Шершавые этюды - стр. 3
Голова невольно осела на плечах, а без того неровное дыхание стало еще более прерывистым, дрожащим.
– С каждым последующим годом… она все больше и больше таяла…
Осточертевший, до боли знакомый ком подступал к горлу. Воспоминания резко накатили, а губы вздрогнули невидимо для глаз. Алеся заметила. Подобрав слова, я нехотя продолжил:
– Кто-то говорил, что в этом моя вина: погубил семью, несчастье обрушил. Кто-то верил, что наговорили на меня…
Вспомнились янтарные глаза, крепкие бедра, манящий оскал.
– Не люди мы, что ли… – сдавленно прошептал я.
Не люди мы?..
Нет ли в нас жалости, когда мы порочим добрую душу? Нет ли раскаяния, когда оступаемся на кратчайший миг? Нет в нас сердца, когда оскверняем чужое?..
Не делал я ничего!
Не делал… И не мог я утешить ту, в которой уже поселились сомнения, как не мог объяснить, убедить, что это была ошибка: невнятные, мимолетные, неопределенные объятия, поцелуй, которого я не желал, который родился в сплетнях и мелочных разговорах…
Видит Бог, я пытался… и она пыталась простить меня…

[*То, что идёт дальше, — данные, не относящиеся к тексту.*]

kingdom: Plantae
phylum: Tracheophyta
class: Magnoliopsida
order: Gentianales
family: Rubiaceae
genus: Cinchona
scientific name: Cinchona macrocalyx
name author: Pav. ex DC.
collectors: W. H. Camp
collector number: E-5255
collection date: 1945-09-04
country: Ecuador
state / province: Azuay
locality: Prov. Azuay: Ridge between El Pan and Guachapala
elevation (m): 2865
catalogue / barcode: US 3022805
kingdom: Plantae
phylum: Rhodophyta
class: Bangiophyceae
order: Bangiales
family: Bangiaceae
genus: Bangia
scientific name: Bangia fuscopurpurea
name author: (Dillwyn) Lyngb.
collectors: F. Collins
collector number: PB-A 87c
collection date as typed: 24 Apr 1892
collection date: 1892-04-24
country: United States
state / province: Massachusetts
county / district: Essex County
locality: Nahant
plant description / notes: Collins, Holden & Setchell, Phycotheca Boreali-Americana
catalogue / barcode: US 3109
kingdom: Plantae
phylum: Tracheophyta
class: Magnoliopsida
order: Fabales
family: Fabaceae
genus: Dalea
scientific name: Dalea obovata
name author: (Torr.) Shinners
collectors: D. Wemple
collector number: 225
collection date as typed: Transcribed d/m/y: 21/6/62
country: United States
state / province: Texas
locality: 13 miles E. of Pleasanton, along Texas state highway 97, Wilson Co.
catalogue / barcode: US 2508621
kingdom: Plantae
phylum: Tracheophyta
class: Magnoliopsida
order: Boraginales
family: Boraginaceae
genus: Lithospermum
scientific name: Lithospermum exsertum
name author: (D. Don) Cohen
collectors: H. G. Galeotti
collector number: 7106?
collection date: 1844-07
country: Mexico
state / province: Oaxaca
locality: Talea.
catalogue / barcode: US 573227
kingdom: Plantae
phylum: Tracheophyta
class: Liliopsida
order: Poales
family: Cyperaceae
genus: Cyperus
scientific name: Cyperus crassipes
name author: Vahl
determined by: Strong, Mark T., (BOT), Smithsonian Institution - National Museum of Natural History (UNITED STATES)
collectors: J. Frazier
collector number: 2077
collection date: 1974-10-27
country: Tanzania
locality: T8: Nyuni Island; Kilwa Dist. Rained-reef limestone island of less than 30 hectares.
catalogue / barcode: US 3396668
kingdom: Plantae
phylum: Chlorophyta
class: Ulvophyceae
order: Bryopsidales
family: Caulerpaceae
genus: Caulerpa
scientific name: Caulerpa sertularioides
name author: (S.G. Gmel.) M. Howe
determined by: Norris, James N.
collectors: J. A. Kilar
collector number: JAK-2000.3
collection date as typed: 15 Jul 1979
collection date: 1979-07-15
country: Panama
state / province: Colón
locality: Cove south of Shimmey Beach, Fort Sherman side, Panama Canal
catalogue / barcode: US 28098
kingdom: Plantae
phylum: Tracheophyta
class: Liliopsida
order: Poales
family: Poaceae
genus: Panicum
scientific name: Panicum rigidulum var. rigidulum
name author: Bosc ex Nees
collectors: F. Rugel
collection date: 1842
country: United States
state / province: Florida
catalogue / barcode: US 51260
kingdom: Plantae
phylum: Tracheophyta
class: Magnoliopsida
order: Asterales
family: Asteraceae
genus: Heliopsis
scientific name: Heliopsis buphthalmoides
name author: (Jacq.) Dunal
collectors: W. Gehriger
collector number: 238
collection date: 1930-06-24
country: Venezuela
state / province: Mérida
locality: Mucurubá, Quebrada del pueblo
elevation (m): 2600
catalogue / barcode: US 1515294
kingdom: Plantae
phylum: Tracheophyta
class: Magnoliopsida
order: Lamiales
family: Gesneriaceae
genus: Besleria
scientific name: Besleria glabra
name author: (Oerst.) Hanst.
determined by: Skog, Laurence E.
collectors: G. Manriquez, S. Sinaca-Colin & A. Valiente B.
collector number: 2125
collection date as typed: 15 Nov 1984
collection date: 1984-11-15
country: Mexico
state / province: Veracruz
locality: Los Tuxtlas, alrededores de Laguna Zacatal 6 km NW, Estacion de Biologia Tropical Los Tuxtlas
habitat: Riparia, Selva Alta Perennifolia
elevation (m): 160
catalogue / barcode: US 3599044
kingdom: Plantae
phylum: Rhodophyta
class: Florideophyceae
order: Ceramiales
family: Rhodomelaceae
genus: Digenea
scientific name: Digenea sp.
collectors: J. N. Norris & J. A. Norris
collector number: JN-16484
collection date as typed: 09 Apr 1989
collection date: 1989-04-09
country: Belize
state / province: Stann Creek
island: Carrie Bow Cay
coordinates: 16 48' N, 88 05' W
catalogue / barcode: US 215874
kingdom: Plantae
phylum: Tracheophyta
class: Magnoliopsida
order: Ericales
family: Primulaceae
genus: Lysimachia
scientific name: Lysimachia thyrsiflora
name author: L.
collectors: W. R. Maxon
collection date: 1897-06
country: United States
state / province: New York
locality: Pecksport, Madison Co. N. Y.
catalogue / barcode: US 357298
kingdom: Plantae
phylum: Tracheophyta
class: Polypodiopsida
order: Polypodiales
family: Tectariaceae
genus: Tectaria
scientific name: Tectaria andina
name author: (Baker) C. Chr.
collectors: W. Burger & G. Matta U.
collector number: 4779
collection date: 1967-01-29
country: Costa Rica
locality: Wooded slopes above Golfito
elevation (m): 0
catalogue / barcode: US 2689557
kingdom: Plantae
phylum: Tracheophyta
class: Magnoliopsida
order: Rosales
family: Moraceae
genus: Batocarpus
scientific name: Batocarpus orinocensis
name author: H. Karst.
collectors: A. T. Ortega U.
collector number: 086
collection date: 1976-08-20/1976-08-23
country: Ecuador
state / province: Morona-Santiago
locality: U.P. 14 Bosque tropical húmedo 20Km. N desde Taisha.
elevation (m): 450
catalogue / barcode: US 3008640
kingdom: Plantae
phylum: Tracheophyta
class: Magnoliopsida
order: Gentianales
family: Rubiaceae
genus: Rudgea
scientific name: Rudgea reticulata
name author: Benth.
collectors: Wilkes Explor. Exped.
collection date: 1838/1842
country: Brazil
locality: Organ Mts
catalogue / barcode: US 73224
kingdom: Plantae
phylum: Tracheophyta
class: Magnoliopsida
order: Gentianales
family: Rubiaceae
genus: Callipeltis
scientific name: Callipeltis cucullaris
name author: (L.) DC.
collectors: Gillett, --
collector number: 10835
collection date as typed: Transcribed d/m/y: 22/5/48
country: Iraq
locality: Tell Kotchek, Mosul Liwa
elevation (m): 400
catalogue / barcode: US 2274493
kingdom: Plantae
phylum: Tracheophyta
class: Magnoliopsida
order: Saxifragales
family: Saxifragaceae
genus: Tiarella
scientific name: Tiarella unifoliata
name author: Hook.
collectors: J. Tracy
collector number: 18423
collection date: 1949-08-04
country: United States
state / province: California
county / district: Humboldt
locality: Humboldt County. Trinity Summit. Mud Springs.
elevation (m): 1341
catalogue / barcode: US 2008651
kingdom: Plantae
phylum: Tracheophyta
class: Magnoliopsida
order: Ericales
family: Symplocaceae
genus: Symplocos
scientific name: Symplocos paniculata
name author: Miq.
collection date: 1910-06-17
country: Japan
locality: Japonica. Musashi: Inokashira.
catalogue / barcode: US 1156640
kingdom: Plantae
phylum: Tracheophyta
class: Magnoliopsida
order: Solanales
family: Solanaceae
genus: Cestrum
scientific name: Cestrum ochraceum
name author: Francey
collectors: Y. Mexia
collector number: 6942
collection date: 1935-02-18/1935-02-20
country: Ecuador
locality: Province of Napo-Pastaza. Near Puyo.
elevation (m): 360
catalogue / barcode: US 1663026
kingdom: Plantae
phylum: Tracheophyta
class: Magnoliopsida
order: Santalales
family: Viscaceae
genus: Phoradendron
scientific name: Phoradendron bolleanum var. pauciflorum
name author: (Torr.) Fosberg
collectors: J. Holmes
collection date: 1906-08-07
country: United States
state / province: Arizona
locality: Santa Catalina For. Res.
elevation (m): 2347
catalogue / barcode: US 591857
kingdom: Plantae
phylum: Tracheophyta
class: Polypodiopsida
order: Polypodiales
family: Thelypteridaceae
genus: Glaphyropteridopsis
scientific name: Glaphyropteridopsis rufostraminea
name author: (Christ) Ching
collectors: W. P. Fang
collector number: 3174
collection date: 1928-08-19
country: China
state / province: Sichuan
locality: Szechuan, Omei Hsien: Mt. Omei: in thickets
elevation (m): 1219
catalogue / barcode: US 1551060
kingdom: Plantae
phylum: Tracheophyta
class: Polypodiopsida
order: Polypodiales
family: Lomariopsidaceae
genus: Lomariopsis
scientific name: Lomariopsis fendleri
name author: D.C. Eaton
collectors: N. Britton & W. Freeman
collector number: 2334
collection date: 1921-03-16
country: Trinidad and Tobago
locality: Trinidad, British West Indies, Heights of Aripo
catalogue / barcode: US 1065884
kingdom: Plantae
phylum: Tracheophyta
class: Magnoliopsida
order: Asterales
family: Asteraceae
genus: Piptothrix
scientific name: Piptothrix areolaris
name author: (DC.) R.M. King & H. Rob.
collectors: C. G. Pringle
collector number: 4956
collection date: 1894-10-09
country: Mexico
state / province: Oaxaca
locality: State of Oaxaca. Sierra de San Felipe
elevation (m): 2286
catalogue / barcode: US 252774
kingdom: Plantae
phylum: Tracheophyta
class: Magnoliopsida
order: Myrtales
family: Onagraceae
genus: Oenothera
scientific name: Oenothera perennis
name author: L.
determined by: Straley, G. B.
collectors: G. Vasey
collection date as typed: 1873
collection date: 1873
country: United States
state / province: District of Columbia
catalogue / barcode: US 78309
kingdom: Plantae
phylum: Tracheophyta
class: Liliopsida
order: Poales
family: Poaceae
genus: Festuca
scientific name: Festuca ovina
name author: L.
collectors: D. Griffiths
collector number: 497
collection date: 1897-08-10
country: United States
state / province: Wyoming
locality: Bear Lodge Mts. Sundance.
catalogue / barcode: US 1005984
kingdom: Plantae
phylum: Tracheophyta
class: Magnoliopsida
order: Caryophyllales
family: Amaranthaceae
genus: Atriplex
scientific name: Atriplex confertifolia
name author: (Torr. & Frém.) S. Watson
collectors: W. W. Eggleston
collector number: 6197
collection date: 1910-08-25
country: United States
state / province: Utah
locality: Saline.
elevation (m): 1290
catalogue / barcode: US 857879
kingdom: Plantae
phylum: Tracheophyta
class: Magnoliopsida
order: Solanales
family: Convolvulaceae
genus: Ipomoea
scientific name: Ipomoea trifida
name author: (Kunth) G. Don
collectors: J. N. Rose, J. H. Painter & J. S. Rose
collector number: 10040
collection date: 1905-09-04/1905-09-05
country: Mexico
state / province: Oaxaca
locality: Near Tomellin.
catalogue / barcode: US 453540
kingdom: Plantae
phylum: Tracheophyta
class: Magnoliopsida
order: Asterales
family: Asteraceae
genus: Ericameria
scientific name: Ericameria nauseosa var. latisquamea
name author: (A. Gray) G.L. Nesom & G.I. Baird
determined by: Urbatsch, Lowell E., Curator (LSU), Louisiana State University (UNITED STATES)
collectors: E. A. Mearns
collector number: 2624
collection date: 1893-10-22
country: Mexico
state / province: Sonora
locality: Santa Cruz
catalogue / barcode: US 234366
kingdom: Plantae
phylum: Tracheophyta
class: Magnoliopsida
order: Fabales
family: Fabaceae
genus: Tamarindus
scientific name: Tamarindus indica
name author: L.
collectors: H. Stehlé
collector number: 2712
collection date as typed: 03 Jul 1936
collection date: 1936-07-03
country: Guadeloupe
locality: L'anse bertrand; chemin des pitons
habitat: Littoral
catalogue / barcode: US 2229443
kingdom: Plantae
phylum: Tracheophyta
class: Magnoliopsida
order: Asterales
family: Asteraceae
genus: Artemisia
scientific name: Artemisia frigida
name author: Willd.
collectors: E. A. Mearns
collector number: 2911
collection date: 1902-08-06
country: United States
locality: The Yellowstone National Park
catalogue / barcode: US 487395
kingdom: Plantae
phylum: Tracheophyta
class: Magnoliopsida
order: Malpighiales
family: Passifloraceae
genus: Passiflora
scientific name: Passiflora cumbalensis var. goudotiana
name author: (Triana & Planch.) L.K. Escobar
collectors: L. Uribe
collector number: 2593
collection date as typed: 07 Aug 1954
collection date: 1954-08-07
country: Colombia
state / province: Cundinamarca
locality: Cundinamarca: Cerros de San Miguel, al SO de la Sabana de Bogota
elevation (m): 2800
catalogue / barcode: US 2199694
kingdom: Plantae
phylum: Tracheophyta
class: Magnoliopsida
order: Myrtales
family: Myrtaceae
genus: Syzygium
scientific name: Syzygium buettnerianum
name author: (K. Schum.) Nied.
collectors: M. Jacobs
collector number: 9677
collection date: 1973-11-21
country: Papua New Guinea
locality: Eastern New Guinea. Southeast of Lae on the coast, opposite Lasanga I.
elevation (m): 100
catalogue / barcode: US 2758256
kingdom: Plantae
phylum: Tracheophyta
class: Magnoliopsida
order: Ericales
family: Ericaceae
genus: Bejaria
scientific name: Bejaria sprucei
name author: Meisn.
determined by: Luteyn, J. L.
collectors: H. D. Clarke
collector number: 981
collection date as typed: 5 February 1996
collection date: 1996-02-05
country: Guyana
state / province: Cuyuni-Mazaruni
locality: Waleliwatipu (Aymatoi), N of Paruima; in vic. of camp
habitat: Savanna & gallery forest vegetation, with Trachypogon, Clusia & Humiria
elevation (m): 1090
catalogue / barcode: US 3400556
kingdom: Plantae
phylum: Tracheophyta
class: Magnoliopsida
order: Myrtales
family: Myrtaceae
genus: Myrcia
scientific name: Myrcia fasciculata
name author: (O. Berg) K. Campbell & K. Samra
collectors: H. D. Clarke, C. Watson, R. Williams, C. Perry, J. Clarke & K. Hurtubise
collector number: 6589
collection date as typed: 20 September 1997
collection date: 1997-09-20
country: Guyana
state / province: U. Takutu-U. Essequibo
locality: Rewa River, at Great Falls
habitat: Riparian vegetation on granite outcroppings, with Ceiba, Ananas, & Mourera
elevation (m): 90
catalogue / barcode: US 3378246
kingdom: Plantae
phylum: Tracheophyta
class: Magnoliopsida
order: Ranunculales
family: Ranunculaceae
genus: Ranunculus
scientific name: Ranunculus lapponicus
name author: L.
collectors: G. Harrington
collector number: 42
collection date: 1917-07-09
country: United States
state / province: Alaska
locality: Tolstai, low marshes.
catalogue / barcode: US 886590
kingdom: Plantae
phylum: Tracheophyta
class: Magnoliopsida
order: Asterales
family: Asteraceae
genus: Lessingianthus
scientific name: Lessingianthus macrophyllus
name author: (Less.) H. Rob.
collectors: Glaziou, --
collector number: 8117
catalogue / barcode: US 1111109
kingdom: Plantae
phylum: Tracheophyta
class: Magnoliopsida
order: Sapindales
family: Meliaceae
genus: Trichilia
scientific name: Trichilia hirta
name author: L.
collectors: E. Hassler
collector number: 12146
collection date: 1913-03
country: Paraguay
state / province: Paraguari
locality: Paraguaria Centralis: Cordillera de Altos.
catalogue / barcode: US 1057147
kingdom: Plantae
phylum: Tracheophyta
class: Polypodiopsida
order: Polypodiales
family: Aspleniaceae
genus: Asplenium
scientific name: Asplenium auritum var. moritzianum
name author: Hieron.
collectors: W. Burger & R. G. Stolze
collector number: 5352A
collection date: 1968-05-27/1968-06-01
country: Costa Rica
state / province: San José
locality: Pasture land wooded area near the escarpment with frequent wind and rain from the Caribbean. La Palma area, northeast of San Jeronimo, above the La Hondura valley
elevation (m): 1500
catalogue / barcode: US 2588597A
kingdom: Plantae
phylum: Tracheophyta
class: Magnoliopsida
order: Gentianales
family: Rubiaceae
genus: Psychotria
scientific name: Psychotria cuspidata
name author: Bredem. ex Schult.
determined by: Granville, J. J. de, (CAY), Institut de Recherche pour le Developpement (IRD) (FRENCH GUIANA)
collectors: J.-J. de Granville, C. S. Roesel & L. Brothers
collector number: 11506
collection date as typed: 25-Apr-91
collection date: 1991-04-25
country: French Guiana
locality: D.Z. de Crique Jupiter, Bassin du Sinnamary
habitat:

В оставшиеся годы улыбка и смех наполняли ее, но тень неверия, как сок ядовитого анчара, впиталась в тонкую душу; где-то там, за пределами небесного блеска, спрятались пасмурные веяния одной нелепой, глупой случайности…
Алеся не отдирала глаз от фотографии. Мужчина и женщина все еще беспечно улыбались. Так улыбаются люди, отринувшие обиды сущего мира, нашедшие утешение друг в друге. Так улыбались мы.
Комнату заполонило молчание. Острое. Нещадное. Безликое.
Протекли несколько страшных секунд, пока Алеся не решила высказаться.
И высказалась она действием: взяла медно-бурые часы со столика, провернула запонку по часовой стрелке. Шестеренки заскрипели, стрелка выписала один круг, другой, третий. Вторая лениво плелась следом, как если бы старая черепаха тащилась за бегуном. Рычажок затрещал, крутанулся барабан, колесики побежали. Вдруг маленький механизм приободрился, пару раз чмокнул и весело защелкал, будто проснулся от долгого-долгого сна. Алеся заботливо отложила позвякивавшую вещицу на тумбочку. Во взгляде читалось маленькое удовлетворение, и легкая улыбка осветила молодое личико. Алеся спокойно вымолвила, улыбаясь тихо, умиротворенно:
– Она вас любила. А вы любили ее. И до сих пор любите. Она всегда это знала… Посмотрите, – она поднесла фотографию, которая, казалось, пленила ее, – какую бы вину вы не испытывали, я думаю, она нашла прощение…
Какие простые, наивные слова. Они не отличались ни искусностью изречения, ни сложностью слога, они были просты, как милое личико говорящей, или как шторы, висящие у подоконника, или как лучи, просвечивающие сквозь них. Но в простоте ее мысли таилось то, что другому показалось бы совершенной глупостью, – наивное слово живого сердца. Маленькая мудрость неиспорченной души. Наивность хранит пульсацию жизни, подумалось мне. Так думала Настя, так она жила до конца своих дней…
Алеся еще раз посмотрела на фотографию.
Я уже давно испытывал жуткую усталость.
– Алесенька, мне бы поспать немного…
Алеся замолкла.
– Конечно…
Она забрала поднос и, постояв у столика, вскоре исчезла за дверью. Я остался один. Светло-розовые занавески лениво колыхались; за стенкой слышался глухой стук колесиков, приглушенный сонм голосов. Отчетливо были слышны только маленькие часы, которые поспешно отстукивали привычный им ритм. В очередной раз напрягши свое тело, я достал лежащую в тумбочке ручку, взял фотографию и на обратной стороне решил написать.